Early this week I had a breakdown in my usual upbeat attitude about my position in life. I entertained the question, “What have I to show for my life?” I couldn’t identify what I would consider a ‘successful’ accounting for my professional life. I took a wide open psychological body blow. It knocked the wind out of my sails and I was temporarily stuck. Luckily, I have enough experience under my belt to recognize it for what it was – an intrusion. But I admit, it did set me back for a day or so. Fortunately I have a wonderful, loving, and brilliant wife to help me steer the ship back to safe waters before I drifted into the wasteland of doubt and self-pity.
Why do I tell you this? Because I learned something from my 2-day detour and want to pass it on to you. If I summed it up in a single word it would be GRATITUDE.
Here are six short principles born out of my excursion:
First, identify your wins
When in a funk it is hard to see anything else but the putrid cloud surrounding you. But you need to practice some self-awareness and discipline in these moments and identify wins. It could be anything. Your kind word to co-worker. Your well received sales presentation. Your landing of the big client last month. Anything that is a win – write it down. You may need help, depending on the fog, but identify something on which you can hang your hat. Don’t invite doubt in for tea. It clutters your thinking, delays rightful actions, and wastes your time. Respond in the opposite – remind yourself with what is true. Nothing begins to break up the clutter like a little clarity.

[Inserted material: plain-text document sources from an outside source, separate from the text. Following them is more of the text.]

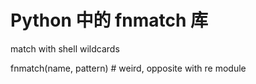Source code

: # Python 中的 fnmatch 库

<!--
ID: 01acf614-20c7-4717-afc4-81d142295720
Status: draft
Date: 2018-06-22T09:01:00
Modified: 2020-05-16T11:12:43
wp_id: 662
-->

match with shell wildcards

fnmatch(name, pattern) # weird, opposite with re module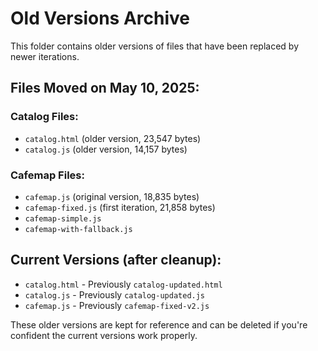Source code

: # Old Versions Archive

This folder contains older versions of files that have been replaced by newer iterations.

## Files Moved on May 10, 2025:

### Catalog Files:
- `catalog.html` (older version, 23,547 bytes)
- `catalog.js` (older version, 14,157 bytes)

### Cafemap Files:
- `cafemap.js` (original version, 18,835 bytes)
- `cafemap-fixed.js` (first iteration, 21,858 bytes)
- `cafemap-simple.js`
- `cafemap-with-fallback.js`

## Current Versions (after cleanup):
- `catalog.html` - Previously `catalog-updated.html`
- `catalog.js` - Previously `catalog-updated.js`
- `cafemap.js` - Previously `cafemap-fixed-v2.js`

These older versions are kept for reference and can be deleted if you're confident the current versions work properly.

When in a shroud of doubt, the world is out to get you. No it isn’t. You are just feeling vulnerable. Don’t worry; EVERYONE feels at some point what you are feeling now. My wife helped me here. She helped me see again, something I already knew – not all of my successes are presented in shiny lights (my words not hers). When it comes down to it all my professional success will come down to how I treat people. My professional attainment is not what ultimately matters – people matter. Strive for healthy relationships and let ‘success’ be the by-product, not the prime-product!
Do not doubt your life choices
We are who we are because of our choices, not our circumstances. We don’t always make good choices. Welcome to humanity. But, we can recognize bad choices and learn from them. Stop asking the “What if?” There is not a way to determine a viable answer to that question. You will never get that back. Move on. We make choices every day based on the information and knowledge have at that time. It is time to ask new questions. Instead of “What if?” ask “What can be?” Past failures are the bedrock for future success.
Your ‘Then’ is not your ‘Now’
We all have checkered pasts. We all have areas of our life we would like to erase. So what? Who we are right now is a culmination of all the past experiences. When I was 19 I accepted a summer internship working with Jr. High students. Looking back, I would not hire me at 19 yrs. old. I was immature, insecure, and much less experienced than I thought I was. But I learned incredibly valuable lessons from that experience. Lessons on which I still draw (it is a really deep well). But that is why we live. We experience life as it comes and let if form us into who we want to be. In the words of John Maxwell, if you fail – fail forward.
Your worst critic is YOU
How you see yourself, is not what others see. At least, that is more or less true. Give yourself a break. You will never be able to keep the balancing act to stay atop of the pedestal on which you place yourself. If you make a mistake, own it. Ask yourself why you made that choice. Learn how to correct it. Do so. Move on.
Confession is good for the soul
A funk of self-doubt is debilitating. Stop trying to go it alone. Your arrogance and pride will only make it worse. Find someone you trust and let them in (for me it was my wife). A trusted friend is worth much more than their weight in gold. They help you get clarity. They help you identify your wins. They help you get off the sandbars and launch you back into deep waters. Remember “He who walks with the wise grows wise.”
How have you overcome the dreaded “What if?” and learned gratitude? Let me know.